Ça a quelque chose de... Je sais pas comment le décrire. Plaintif, lent... Bon ça reste du mineur, donc forcément c'est normal. Mais on ressent bien le truc, quand même.
Je vois tout à fait ça dans un film, pendant un enchaînement de plans fixes sur le héros dans son appart
(poussiéreux et/ou un peu miteux, de préférence) en train de boire du café lyophilisé et de fumer des Winston.
Noir pendant la partie a capella. Puis, avec la musique, plan fixe sur un vieux tourne-disque qui crachote la musique. Une cafetière en train d'exsuder péniblement un café amer. Un cendrier rempli de cendres, avec un reste de cigare fumant. Plan général (mais toujours fixe) sur l'ensemble de l'appartement, où règne un beau bordel. Le héros est allongé sur le canapé, il fixe le plafond.
De nouveau, plan fixe sur quelques plantes vertes agonisant dans leurs pots au bord d'une fenêtre ; les rideaux sont agités faiblement par un léger vent que l'on devine chaud et lourd. Plan plus rapproché sur une mouche, morte, au pied d'un pot. Puis un autre plan fixe sur un mainate immobile dans une cage, l'oiseau se contente de tourner légèrement la tête, ou mieux, de cligner doucement des yeux. Le héros se redresse doucement, s'assoit sur le canapé et prend sa tête entre ses mains. Plan rasant sur le tapis au pied du canapé, on aperçoit quelques bouteilles de Kanterbrau, une bouteille de William Peel aux trois-quarts vide. Plan resserré sur la main du héros, il tient une cigarette à moitié consumée, dont il tapote doucement la cendre dans le cendrier qui déborde déjà.

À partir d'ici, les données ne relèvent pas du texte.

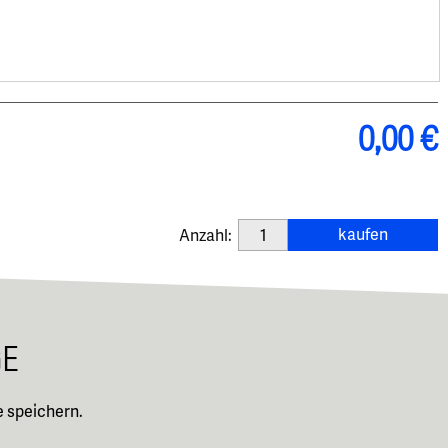
0,00 €
kaufen
Anzahl:
GE
 speichern.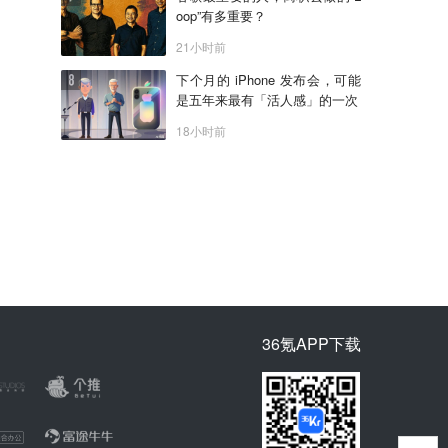
oop”有多重要？
21小时前
下个月的 iPhone 发布会，可能
是五年来最有「活人感」的一次
18小时前
36氪APP下载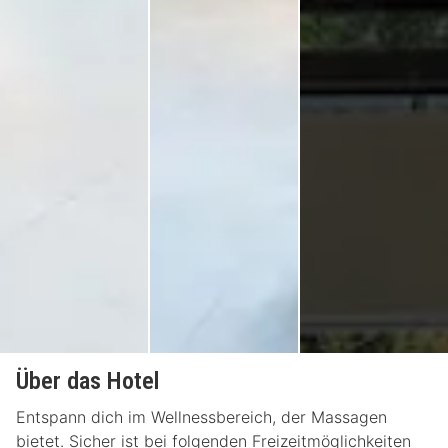
Über das Hotel
Entspann dich im Wellnessbereich, der Massagen
bietet. Sicher ist bei folgenden Freizeitmöglichkeiten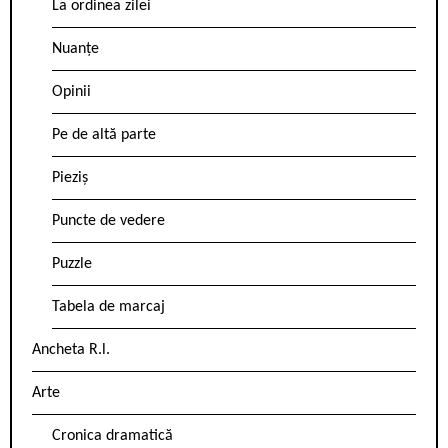
La ordinea zilei
Nuanțe
Opinii
Pe de altă parte
Pieziș
Puncte de vedere
Puzzle
Tabela de marcaj
Ancheta R.l.
Arte
Cronica dramatică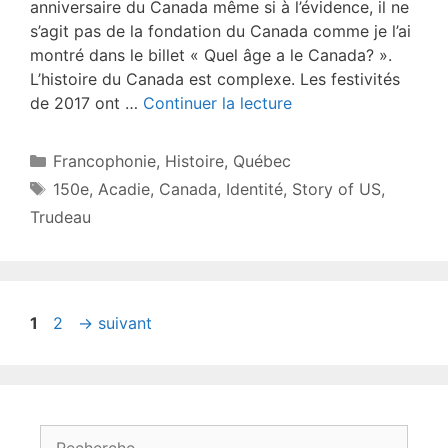
anniversaire du Canada même si à l’évidence, il ne
s’agit pas de la fondation du Canada comme je l’ai
montré dans le billet « Quel âge a le Canada? ».
L’histoire du Canada est complexe. Les festivités
de 2017 ont …
Continuer la lecture
Catégories
Francophonie
,
Histoire
,
Québec
Étiquettes
150e
,
Acadie
,
Canada
,
Identité
,
Story of US
,
Trudeau
Page
Page
1
2
→
suivant
Rechercher :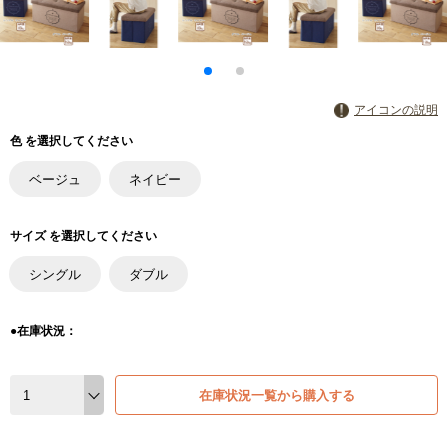
アイコンの説明
色 を選択してください
ベージュ
ネイビー
サイズ を選択してください
シングル
ダブル
●在庫状況：
在庫状況一覧から購入する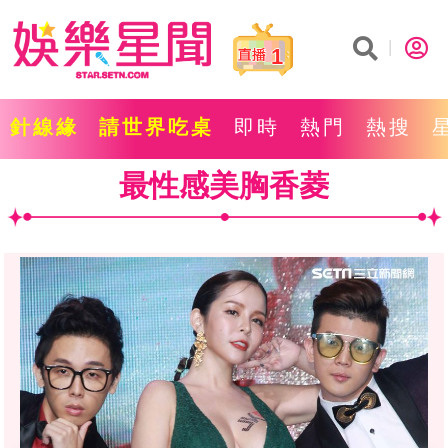
1
針線緣
請世界吃桌
即時
熱門
熱搜
最性感美胸香菱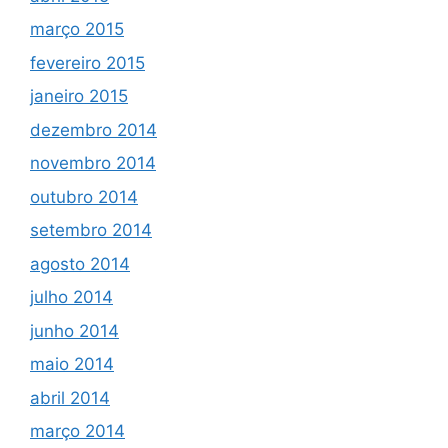
março 2015
fevereiro 2015
janeiro 2015
dezembro 2014
novembro 2014
outubro 2014
setembro 2014
agosto 2014
julho 2014
junho 2014
maio 2014
abril 2014
março 2014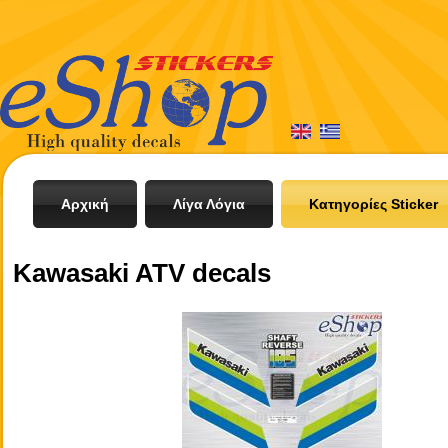
Αρχική
Λίγα Λόγια
Κατηγορίες Sticker
Kawasaki ATV decals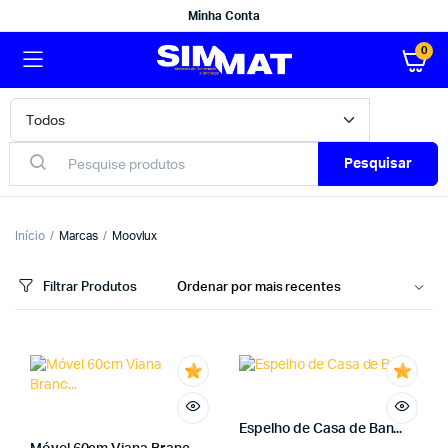
Minha Conta
0
Pesquisar
Início
Marcas
Moovlux
Filtrar Produtos
Espelho de Casa de Ban...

Plan fixe sur un réveil déglingué, qui égrène lentement ses secondes. Un vieux chat, endormi sur un coussin miteux, bâille et se retourne pour mieux se rendormir. Le mainate tourne la tête vers le chat, puis revient à son immobilité. Plan sur le bureau, jonché pêle-mêle de papiers froissés, de tasses sales, de stylos, d'un verre vide renversé. Un téléphone à cadran, le combiné est décroché. Gros plan sur un papier, on distingue les mots "Però jo us he estimat". Le héros se lève et se dirige doucement vers la cuisine. Il ouvre au passage la cage du mainate, lui jette une moitié de figue que l'oiseau attrape au vol avant d'aller se percher sur un dossier de chaise.
Plan sur la fenêtre pendant qu'on entend des bruits de tasses, puis de feuilles de papier qui tombent. On retrouve le héros assis à la table, il a poussé les papiers par terre. Il boit doucement son café, le regard dans le vide. Le chat est assis sur la table et fait sa toilette dans le rayon de lumière de la fenêtre.
Toujours vivant, rassurez-vous, toujours la banane, toujours debout.